____ PASSAGE CHOISI
Le SPVM a démantelé vendredi soir une équipe de patrouille de nuit à Montréal-Nord et a retiré ses membres de leurs fonctions jusqu’à nouvel ordre. Vers 21 h, des dirigeants du service se sont rendus au Poste de quartier 39 pour annoncer la mesure à une quinzaine de policiers touchés par diverses mesures administratives.
Ce sont eux que le public cherche à comprendre ce vendredi: des agents du même quart de travail, affectés presque exclusivement aux rondes de nuit, sont soupçonnés de comportements racistes répétés et coordonnés. Plusieurs ont été suspendus, d’autres ont été déplacés vers des tâches administratives sans contact avec le public, et certains ont été envoyés dans d’autres unités ailleurs sur le territoire.
Le dossier ne se limite pas à une sanction collective. Au total, une quinzaine de policiers sont visés, dont deux sergents, et plusieurs ont aussi vu leurs armes de service retirées. Les agents concernés sont surtout de jeunes hommes comptant quelques années d’expérience, et ils auraient été dénoncés par certains de leurs collègues. Pour le SPVM, le geste posé vendredi montre qu’il n’attend plus l’issue de l’enquête pour écarter l’équipe de la circulation normale du service.
Les soupçons portent sur des interventions répétées visant des personnes noires et des personnes d’origine arabe, avec une conduite qui aurait été encouragée et coordonnée à l’intérieur du groupe. Certains policiers sont aussi soupçonnés d’avoir coupé les cheveux d’hommes qu’ils avaient interpellés, puis d’avoir conservé ces cheveux comme trophées. D’autres agents du poste auraient demandé à changer d’affectation à cause des comportements et des propos du groupe.
Ce qui frappe, c’est qu’au moment où le SPVM prend des mesures administratives majeures, personne n’est accusé de quoi que ce soit dans ce dossier pour l’instant. Une enquête des affaires internes a été ouverte en mars, mais la fréquence exacte des incidents allégués, notamment ceux liés à la coupe de cheveux, n’est pas connue publiquement.
Le SPVM devait faire un point public sur l’affaire vendredi soir, au moment même où l’équipe de Montréal-Nord était écartée du service. La suite dépendra de ce que l’enquête interne établira sur le rôle de chacun, mais sur le terrain, le signal envoyé est déjà clair: cette patrouille de nuit ne reprendra pas son travail avant nouvel ordre.
________
____ DONNÉES FOURNIES
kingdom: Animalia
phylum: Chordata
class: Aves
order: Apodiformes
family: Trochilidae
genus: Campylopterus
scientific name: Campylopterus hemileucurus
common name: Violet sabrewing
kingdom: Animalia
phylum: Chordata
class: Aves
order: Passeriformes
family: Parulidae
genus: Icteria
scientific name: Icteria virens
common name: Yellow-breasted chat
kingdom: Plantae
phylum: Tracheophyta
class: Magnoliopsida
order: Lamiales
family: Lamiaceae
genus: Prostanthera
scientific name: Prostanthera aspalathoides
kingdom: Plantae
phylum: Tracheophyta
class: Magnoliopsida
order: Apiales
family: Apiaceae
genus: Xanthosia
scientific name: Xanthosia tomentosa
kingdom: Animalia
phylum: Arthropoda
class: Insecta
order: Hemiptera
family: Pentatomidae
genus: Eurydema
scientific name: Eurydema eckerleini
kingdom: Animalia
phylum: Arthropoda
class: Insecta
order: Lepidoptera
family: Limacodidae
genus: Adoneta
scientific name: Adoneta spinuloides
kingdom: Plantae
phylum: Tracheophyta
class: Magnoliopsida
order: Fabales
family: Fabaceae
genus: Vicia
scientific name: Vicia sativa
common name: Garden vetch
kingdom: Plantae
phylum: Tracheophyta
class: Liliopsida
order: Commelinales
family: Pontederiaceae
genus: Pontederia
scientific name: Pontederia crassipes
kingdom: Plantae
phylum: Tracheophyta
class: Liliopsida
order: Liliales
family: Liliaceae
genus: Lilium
________
OBJECTIF DE L'EXERCICE: Traduisez en anglais, s'il vous plaît, cette phrase du passage choisi : « Au total, une quinzaine de policiers sont visés, dont deux sergents, et plusieurs ont aussi vu leurs armes de service retirées. »

RÉPONSE: In all, some fifteen police officers are targeted, including two sergeants, and several have also had their service weapons taken away.